- [Questions]:
- 1) Echo the aquarium lighting text from "## scarhbar (Feb" to "(Mar 13, 2003)", inclusive, word for word.
- 2) Carry on the aquarium lighting text from the point where it stops.

- [Text shown]:
►

Awesome post I had no idea how to go about explaining that or even what mattered. I just knew it was a lot of light.


----------



## scarhbar (Feb 17, 2011)

23,000 k on my tank would be too much? hmm the lights are only ....2" or 3" above the tank. hmm what do you recommend, and why not do both types of lights?

They focus on different color spectrums, and the t5's only out-power my t8 by 3000 k's. haha I am too tired to think! someone want to explain?


----------



## Number6 (Mar 13, 2003)

scarhbar said:


> 23,000 k on my tank would be too much? hmm the lights are only ....2" or 3" above the tank. hmm what do you recommend, and why not do both types of lights?
> 
> They focus on different color spectrums, and the t5's only out-power my t8 by 3000 k's. haha I am too tired to think! someone want to explain?


Scarhbar... Kelvin is simply a code to represent the color. It means absolutely nothing more than the words red, yellow, green and purple and blue do... You don't add them up, and Kelvin should be as ignored as the old useless "watts per gallon rule" should be. No offense meant, (it just comes naturally some days) but a bulb that says 6500K or there-abouts could also just say "Looks Sunny!".

PAR is a good reading... not everyone can rent, borrow or buy a meter, so I also like to point out the free version... google the spectral graph of any bulb you are considering buying and make sure it has a nice peak in the red and nice peak in the blue. Avoid peaks at the very high blues, and avoid green spikes as that's wasted light. Watts tell you NOTHING more than power consumption. 100W of light pointed at the ceiling is 0.00 light on the plant leaves... an extreme example but one worth using to make my point. It is all too often that wattage is paid attention to where as reflectors, glass lids, height over tank often decrease the amount of light hitting plant leaves.

What you want to think about is a nice amount of red light and blue light hitting as many plant leaves as possible. The spectral graph of each bulb should allow you to compare numbers and see which bulb is the best buy for cheapest. The PAR readings other aquarists have taken are awesome as well, so the linked PAR readings is gold if one of the bulbs matches one you are willing to buy.

◄

- [Supplied material]:
►

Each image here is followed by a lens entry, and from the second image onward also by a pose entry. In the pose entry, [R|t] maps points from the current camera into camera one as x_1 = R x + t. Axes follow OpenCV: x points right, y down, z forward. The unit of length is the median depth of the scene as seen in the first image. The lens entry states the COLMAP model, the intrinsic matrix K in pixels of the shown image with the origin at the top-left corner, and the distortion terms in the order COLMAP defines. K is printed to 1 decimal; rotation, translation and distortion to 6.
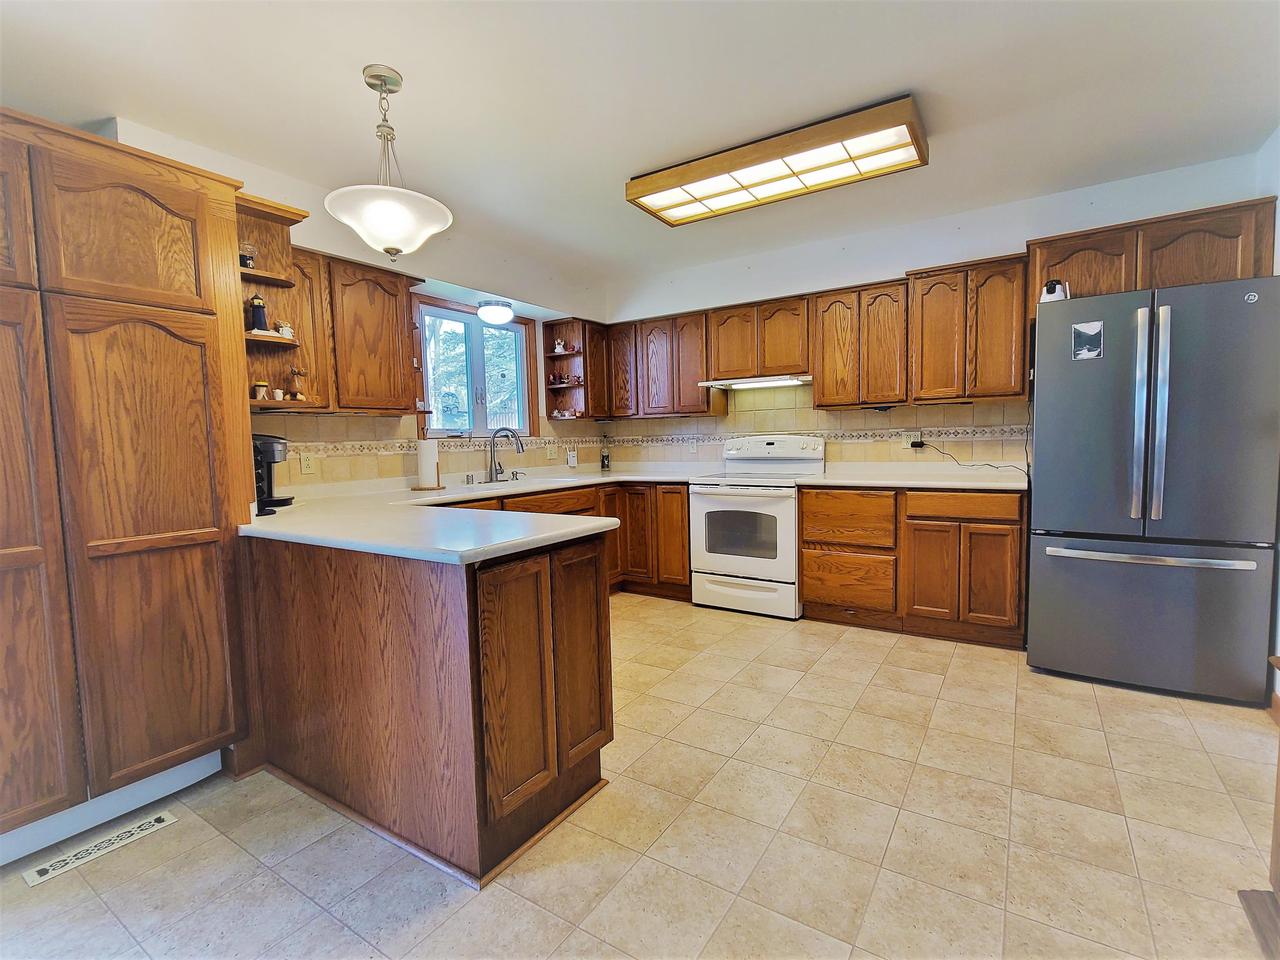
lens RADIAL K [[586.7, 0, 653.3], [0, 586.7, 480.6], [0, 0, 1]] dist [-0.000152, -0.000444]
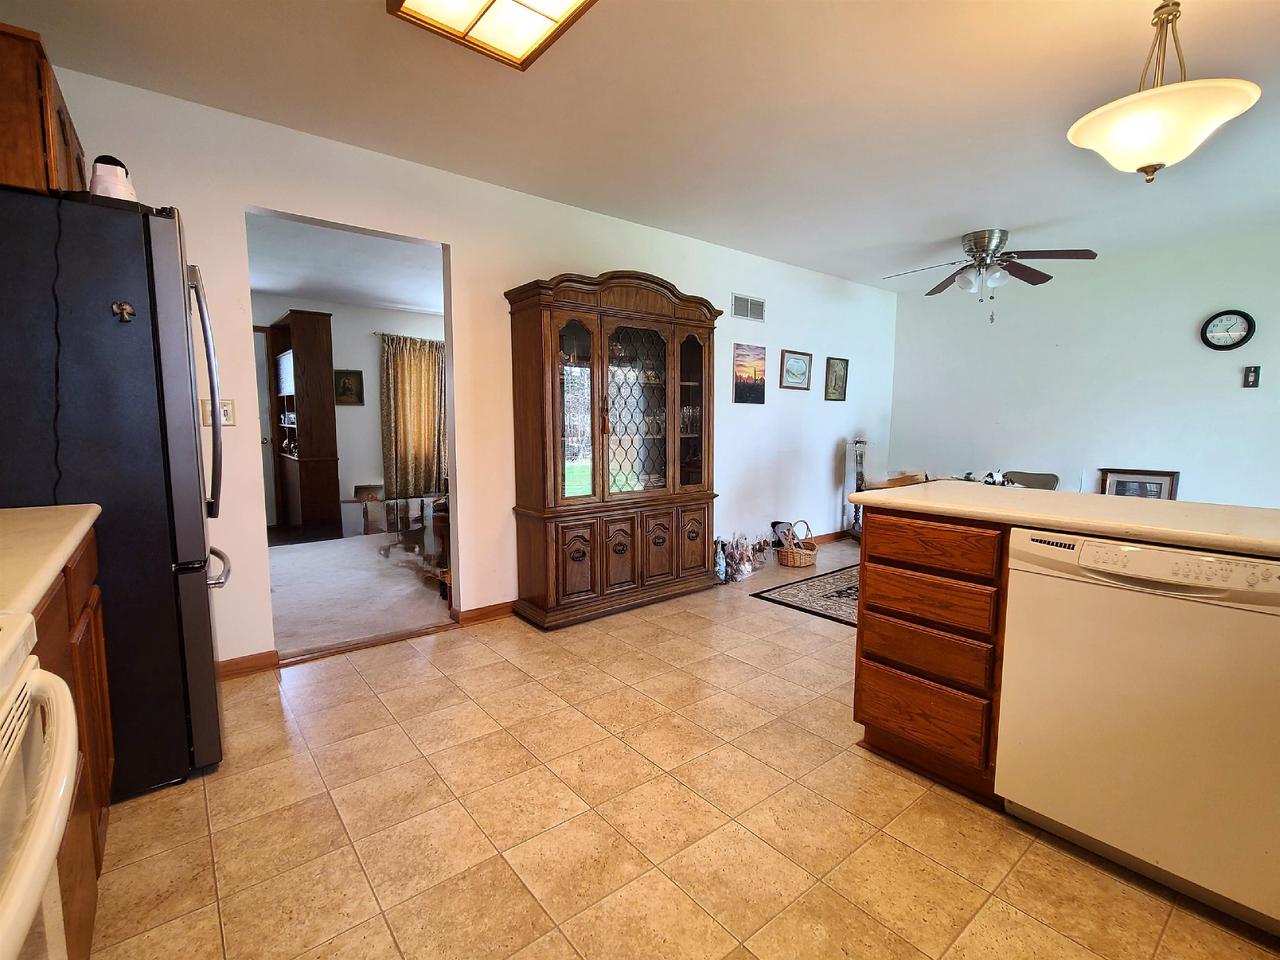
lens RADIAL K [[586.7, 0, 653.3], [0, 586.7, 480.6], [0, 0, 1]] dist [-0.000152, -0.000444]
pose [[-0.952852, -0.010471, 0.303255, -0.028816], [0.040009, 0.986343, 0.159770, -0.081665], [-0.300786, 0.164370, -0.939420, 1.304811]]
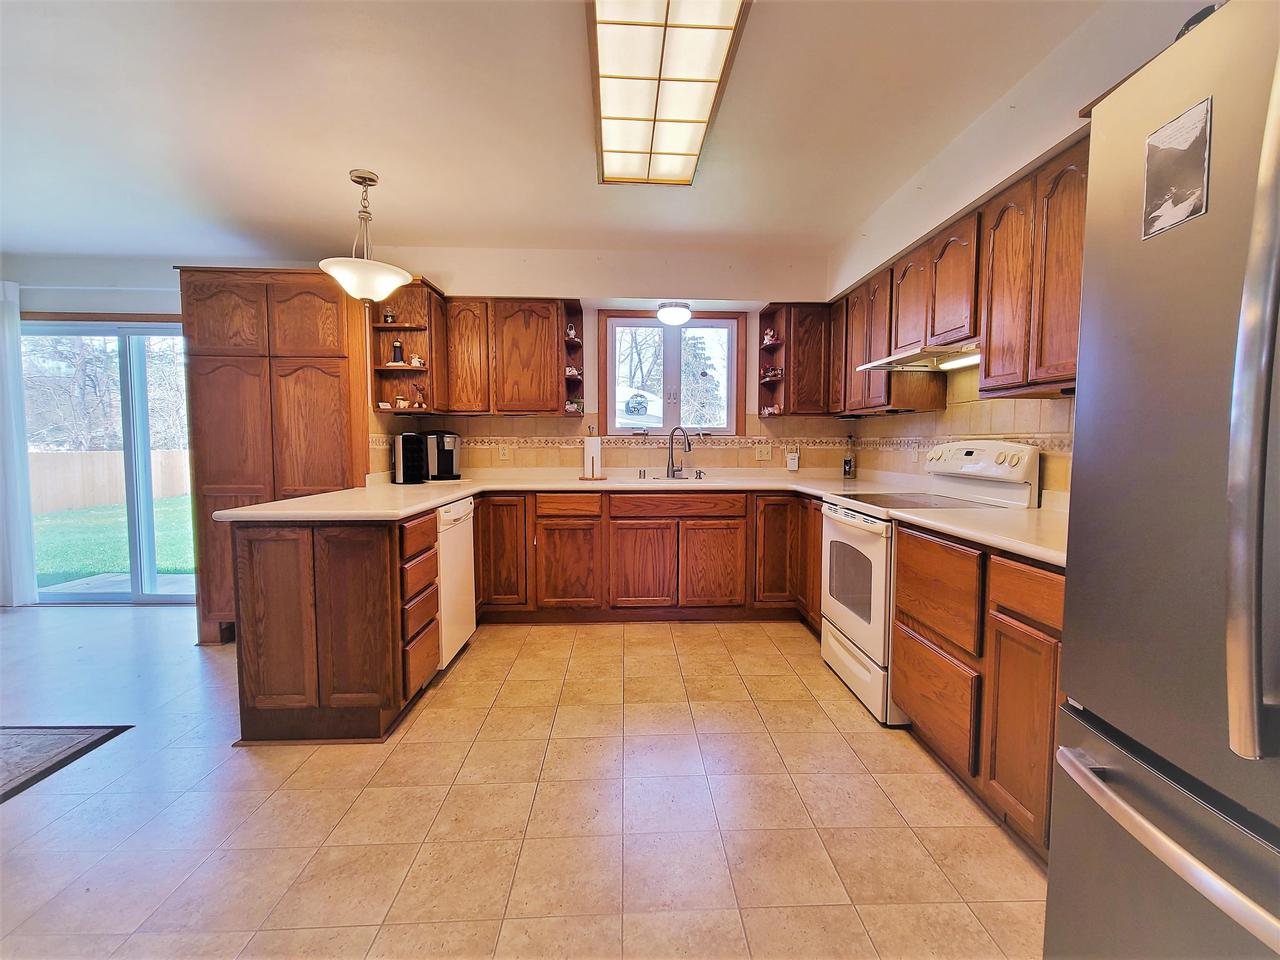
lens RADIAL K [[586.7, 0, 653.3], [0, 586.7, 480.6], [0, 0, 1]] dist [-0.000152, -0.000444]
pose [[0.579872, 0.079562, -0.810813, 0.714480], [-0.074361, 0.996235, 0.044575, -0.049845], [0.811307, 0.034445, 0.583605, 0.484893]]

◄

- [Responses]:
- 1)
## scarhbar (Feb 17, 2011)

23,000 k on my tank would be too much? hmm the lights are only ....2" or 3" above the tank. hmm what do you recommend, and why not do both types of lights?

They focus on different color spectrums, and the t5's only out-power my t8 by 3000 k's. haha I am too tired to think! someone want to explain?


----------



## Number6 (Mar 13, 2003)

- 2)
Carbon is a nutrient, carbon dioxide is the easiest source of that nutrient. Plants need carbon, so carbon dioxide is a handy thing to make sure they have. Additional CO2 is the process of generating CO2 or using compressed CO2 to diffuse into the water to raise the CO2 level of the water. You can also keep CO2 levels up by *either* the water being pretty still, or through the use of plenty of water circulation to allow the CO2 in the air of your home to raise the CO2 of the water. Anyone reading the internet pages out there may be very confused at the number of pages with info that appears to conflict... air stone, no air stones... both are right, both are wrong depending on what the source of the CO2 is. You don't want to use an airstone AND additional CO2 in most cases.

Step number one... look at your light bulbs and let us know what the wattage is, the length, what type of reflector is behind them and then we should be able to tell you how to have a lush planted tank. :thumb:


----------



## scarhbar (Feb 17, 2011)

wow, i never responded to this. my phone never sent it  I feel bad now. but your info was very very helpful number 6! thank you!

I found a nicer t5 double 48" high output lamp, but now if you could point me to some bulbs online somewhere? Where would you guys say has some nice bulbs?


----------



## Ollie (Sep 22, 2009)

Sorry cant point to a retailer in the US but this may help with choosing colours
http://www.theplantedtank.co.uk/lighting.htm

Regards

Ollie


----------



## Number6 (Mar 13, 2003)

*scarhbar*
good choice. If it has a good reflector then you will have little problem growing plants under that fixture. Adding additional CO2 would allow the plants to explode!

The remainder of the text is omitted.